Note: At Courtemanche & Associates, our office staff will occasionally accompany consultants on a mock survey to learn more about the process and to see firsthand the experiences our clients have. Kerrie Bellisario, Chief Strategist, accompanied Senior Consultants Sharon Dills, Marty Piepoli and Nancy McLean on their second day of a mock survey to a hospital with several off campus sites. The following is Kerrie’s perspective of what a day in the life of these mock surveyors looked like.

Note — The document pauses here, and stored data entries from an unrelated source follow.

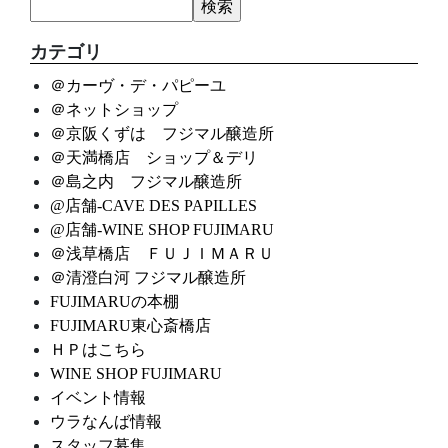
カテゴリ
＠カーヴ・デ・パピーユ
＠ネットショップ
＠京阪くずは フジマル醸造所
＠天満橋店 ショップ＆デリ
＠島之内 フジマル醸造所
@店舗-CAVE DES PAPILLES
@店舗-WINE SHOP FUJIMARU
＠浅草橋店 ＦＵＪＩＭＡＲＵ
＠清澄白河 フジマル醸造所
FUJIMARUの本棚
FUJIMARU東心斎橋店
ＨＰはこちら
WINE SHOP FUJIMARU
イベント情報
ウラなんば情報
スタッフ募集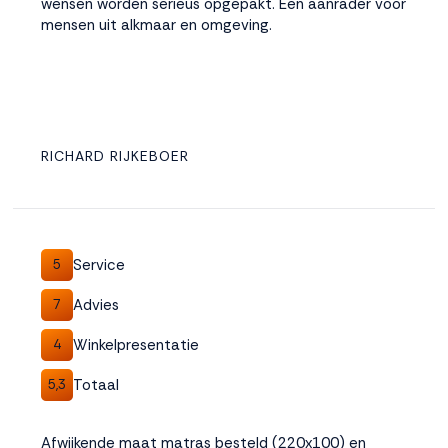
wensen worden serieus opgepakt. Een aanrader voor
mensen uit alkmaar en omgeving.
RICHARD RIJKEBOER
Service
5
Advies
7
Winkelpresentatie
4
Totaal
5,3
Afwijkende maat matras besteld (220x100) en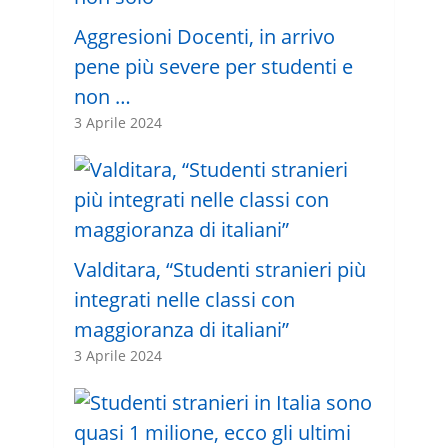
Aggresioni Docenti, in arrivo
pene più severe per studenti e
non …
3 Aprile 2024
Valditara, “Studenti stranieri più
integrati nelle classi con
maggioranza di italiani”
3 Aprile 2024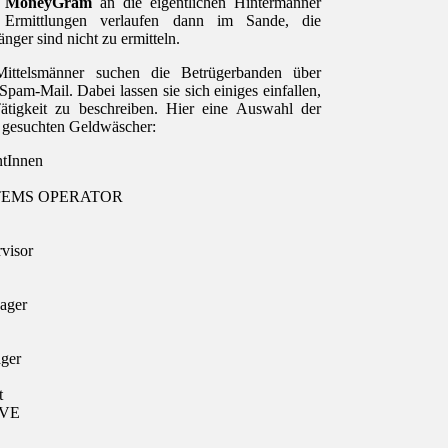
r
MoneyGram
an die eigentlichen Hintermänner
re Ermittlungen verlaufen dann im Sande, die
nger sind nicht zu ermitteln.
ittelsmänner suchen die Betrügerbanden über
Spam-Mail. Dabei lassen sie sich einiges einfallen,
tigkeit zu beschreiben. Hier eine Auswahl der
 gesuchten Geldwäscher:
ntInnen
TEMS OPERATOR
rvisor
ager
ger
t
IVE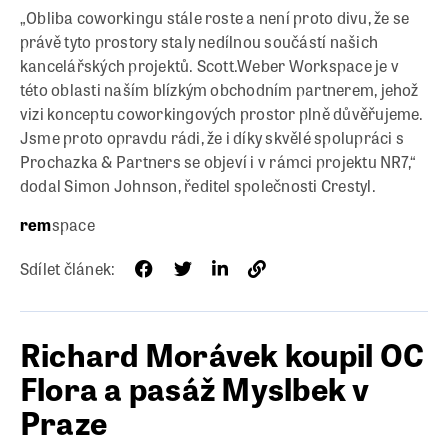
„Obliba coworkingu stále roste a není proto divu, že se
právě tyto prostory staly nedílnou součástí našich
kancelářských projektů. Scott.Weber Workspace je v
této oblasti naším blízkým obchodním partnerem, jehož
vizi konceptu coworkingových prostor plně důvěřujeme.
Jsme proto opravdu rádi, že i díky skvělé spolupráci s
Prochazka & Partners se objeví i v rámci projektu NR7,“
dodal Simon Johnson, ředitel společnosti Crestyl.
rem
space
Sdílet článek:
Richard Morávek koupil OC
Flora a pasáž Myslbek v
Praze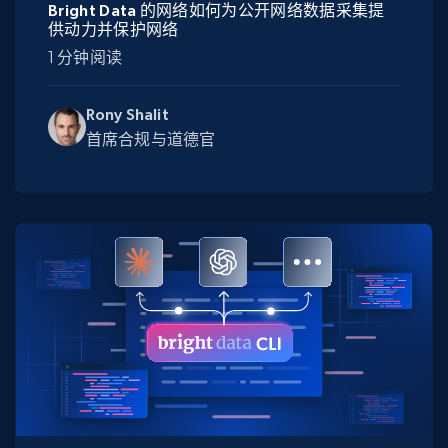
Bright Data 的网络如何为公开网络数据采集提
供动力并保护网络
1 分钟阅读
Rony Shalit
首席合规与道德官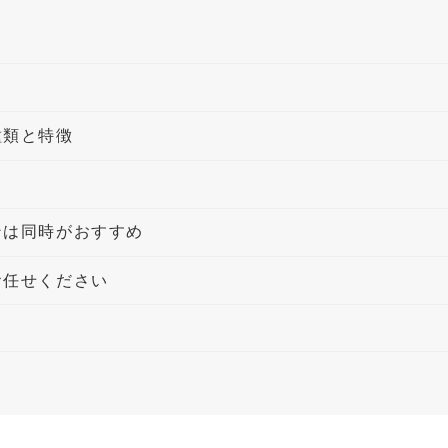
種類と特徴
ンは同時がおすすめ
お任せください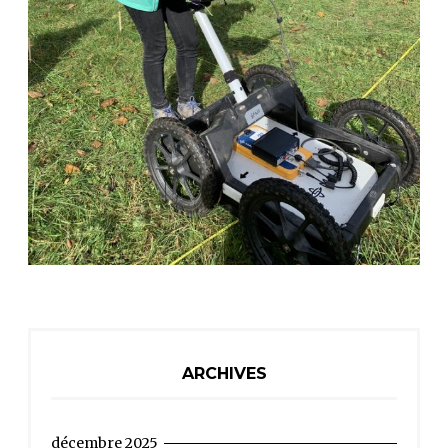
ARCHIVES
décembre 2025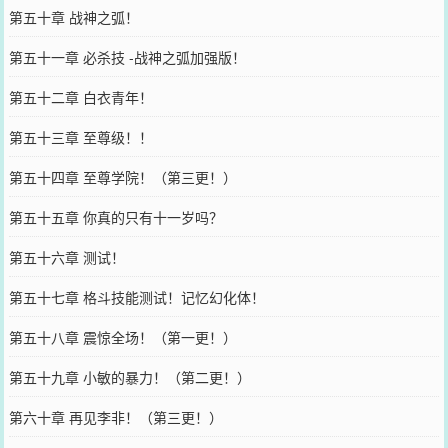
第五十章 战神之弧！
第五十一章 必杀技 -战神之弧加强版！
第五十二章 白衣青年！
第五十三章 至尊级！！
第五十四章 至尊学院！（第三更！）
第五十五章 你真的只有十一岁吗？
第五十六章 测试！
第五十七章 格斗技能测试！记忆幻化体！
第五十八章 震惊全场！（第一更！）
第五十九章 小敏的暴力！（第二更！）
第六十章 再见李非！（第三更！）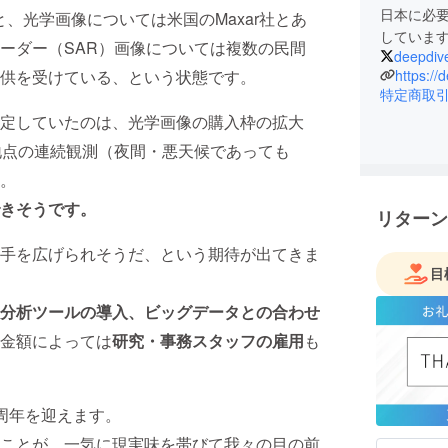
日本に必
と、光学画像については米国のMaxar社とあ
していま
ーダー（SAR）画像については複数の民間
deepdiv
https://
供を受けている、という状態です。
特定商取
定していたのは、光学画像の購入枠の拡大
地点の連続観測（夜間・悪天候であっても
。
きそうです。
リターン
手を広げられそうだ、という期待が出てきま
目
分析ツールの導入、ビッグデータとの合わせ
金額によっては
研究・事務スタッフの雇用
も
1周年を迎えます。
ことが、一気に現実味を帯びて我々の目の前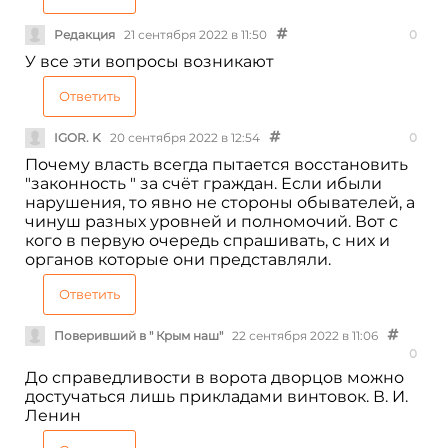
Редакция
21 сентября 2022 в 11:50
0
У все эти вопросы возникают
Ответить
IGOR. K
20 сентября 2022 в 12:54
0
Почему власть всегда пытается восстановить
"законность " за счёт граждан. Если ибыли
нарушения, то явно не стороны обывателей, а
чинуш разных уровней и полномочий. Вот с
кого в первую очередь спрашивать, с них и
органов которые они представляли.
Ответить
Поверивший в " Крым наш"
22 сентября 2022 в 11:06
0
До справедливости в ворота дворцов можно
достучаться лишь прикладами винтовок. В. И.
Ленин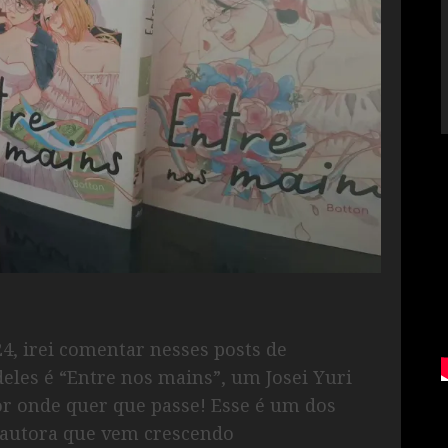
4, irei comentar nesses posts de
eles é “Entre nos mains”, um Josei Yuri
or onde quer que passe! Esse é um dos
 autora que vem crescendo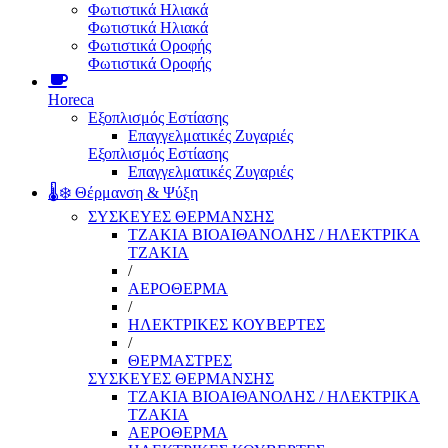
Φωτιστικά Ηλιακά
Φωτιστικά Ηλιακά
Φωτιστικά Οροφής
Φωτιστικά Οροφής
Horeca
Εξοπλισμός Εστίασης
Επαγγελματικές Ζυγαριές
Εξοπλισμός Εστίασης
Επαγγελματικές Ζυγαριές
🌡️❄️ Θέρμανση & Ψύξη
ΣΥΣΚΕΥΕΣ ΘΕΡΜΑΝΣΗΣ
ΤΖΑΚΙΑ ΒΙΟΑΙΘΑΝΟΛΗΣ / ΗΛΕΚΤΡΙΚΑ
ΤΖΑΚΙΑ
/
ΑΕΡΟΘΕΡΜΑ
/
ΗΛΕΚΤΡΙΚΕΣ ΚΟΥΒΕΡΤΕΣ
/
ΘΕΡΜΑΣΤΡΕΣ
ΣΥΣΚΕΥΕΣ ΘΕΡΜΑΝΣΗΣ
ΤΖΑΚΙΑ ΒΙΟΑΙΘΑΝΟΛΗΣ / ΗΛΕΚΤΡΙΚΑ
ΤΖΑΚΙΑ
ΑΕΡΟΘΕΡΜΑ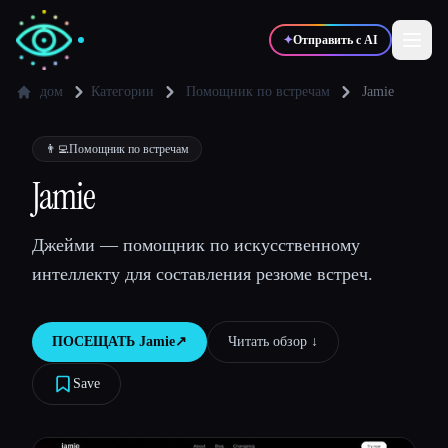
✦
Отправить с AI
дом
Категории
Помощник по встречам
Jamie
✍️
🎨
Писатели
Дизайнеры
👨‍💻
Помощник по встречам
Jamie
💻
📈
Разработчики
Маркетологи
Джейми — помощник по искусственному
интеллекту для составления резюме встреч.
🎓
🎬
Студенты
Креаторы
ПОСЕЩАТЬ
Jamie
↗︎
Читать обзор ↓︎
Save
Блог
Сравнить инструменты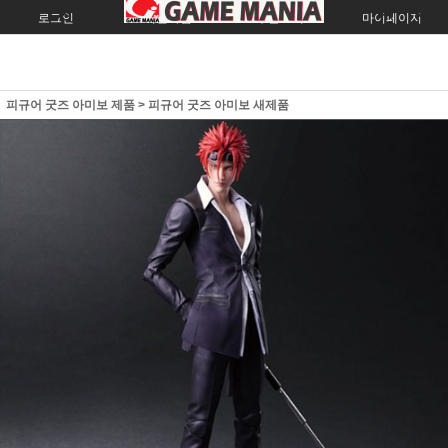
로그인
회원가입
주문조회
마이페이지
피규어 굿즈 아미보 제품
>
피규어 굿즈 아미보 새제품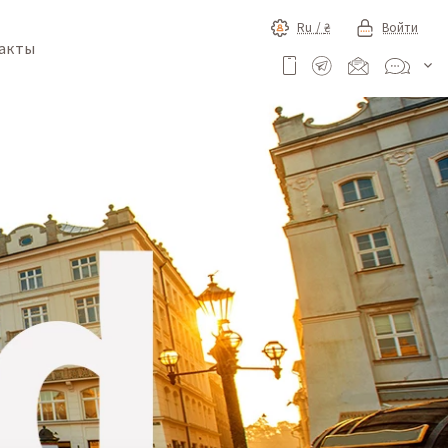
Ru /
₴
Войти
акты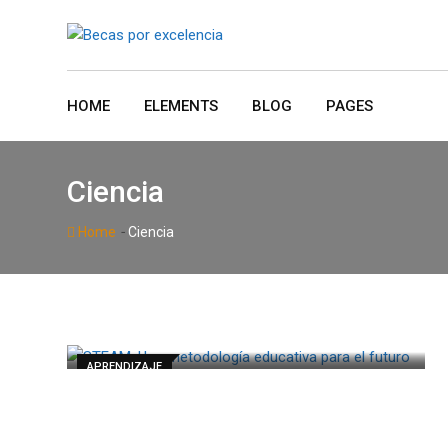
Skip
to
content
HOME
ELEMENTS
BLOG
PAGES
Ciencia
-
Home
Ciencia
APRENDIZAJE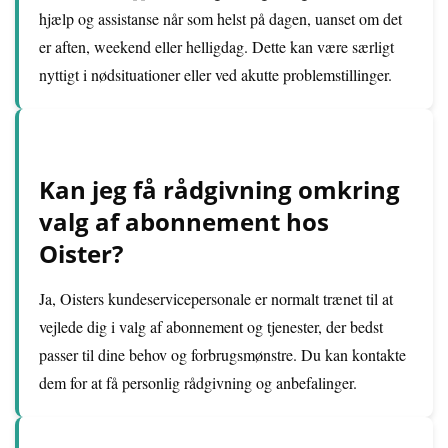
hjælp og assistanse når som helst på dagen, uanset om det
er aften, weekend eller helligdag. Dette kan være særligt
nyttigt i nødsituationer eller ved akutte problemstillinger.
Kan jeg få rådgivning omkring
valg af abonnement hos
Oister?
Ja, Oisters kundeservicepersonale er normalt trænet til at
vejlede dig i valg af abonnement og tjenester, der bedst
passer til dine behov og forbrugsmønstre. Du kan kontakte
dem for at få personlig rådgivning og anbefalinger.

Armed with coffees in hand, laptops and legal pads, C&A’s three-member consulting team entered the board room for an executive debriefing to kick off day 2 of the mock survey. Each member of the team shared highlights of their findings from the first day of the visit, pointing out strengths and areas of vulnerability they had identified. The executives in the room took notes and asked questions. After the debriefing, each member of the consulting team split up to visit off-site campuses, conduct clinical tracing, and conduct a life safety building tour respectively.
On the clinical side, first there was a visit to the Cath Lab where a patient was undergoing a procedure. Our consultant viewed the procedure being conducted through an observation window and shared with a hospital team participating in the mock survey in-the-moment observations of what was working well and what was out of compliance. Whether conducting a time out or properly labeling medication vials, the processes surrounding the procedure were analyzed. The consultant’s approach was not only to identify trouble spots, but to educate about what needs to be done to rectify the issue, emphasizing why it needs to be done. Next up was a trip to the Critical Care Unit where the patient from the Cath Lab had come from. A review of the chart and a discussion with nursing staff and a nutritionist was conducted.
Next on the agenda was a medication management session. In the session a group of hospital staff asked questions about how to prepare for The Joint Commission’s medication management session and heard from the consultant about medication related issues identified throughout the course of the mock survey. The session was very educational with an emphasis on how to strengthen systems and processes supporting medication management.
After a brief lunch, a trip to an off-campus physical therapy center was conducted. The big take away at this center is that all patients, whether Medicare or other-insured, need equal treatment in terms of patient treatment procedures. A visit to an off-site sleep lab was next on the docket. With sleep equipment likely to be a focus by the accreditation and regulatory surveyors, the consultant emphasized the need to follow manufacturer guidelines on infection control practices. From the sleep lab was a visit to an Infusion Center where chemotherapy among other intravenous treatments were administered in a calm and warm environment. A review of patient charts was conducted along with a tour of the facility.
As the day was drawing to a near, one of the consultants came back from the building tour with blueprints in hand. He studied the blueprints explaining what he was seeing in the way of fire suppression systems and barrier structures.
All of this activity was only a birds’ eye view of what occurs during one day of a mock survey. This C&A consultant team still had two more days to survey the hospital, provide briefings and prepare reports for the hospital staff who will take the findings and develop action plans to strengthen areas in need of improvement.
The hard working hospital staff was eager to learn from the mock survey team and were especially appreciative of the way the mock survey team provided actions to meet their compliance goals.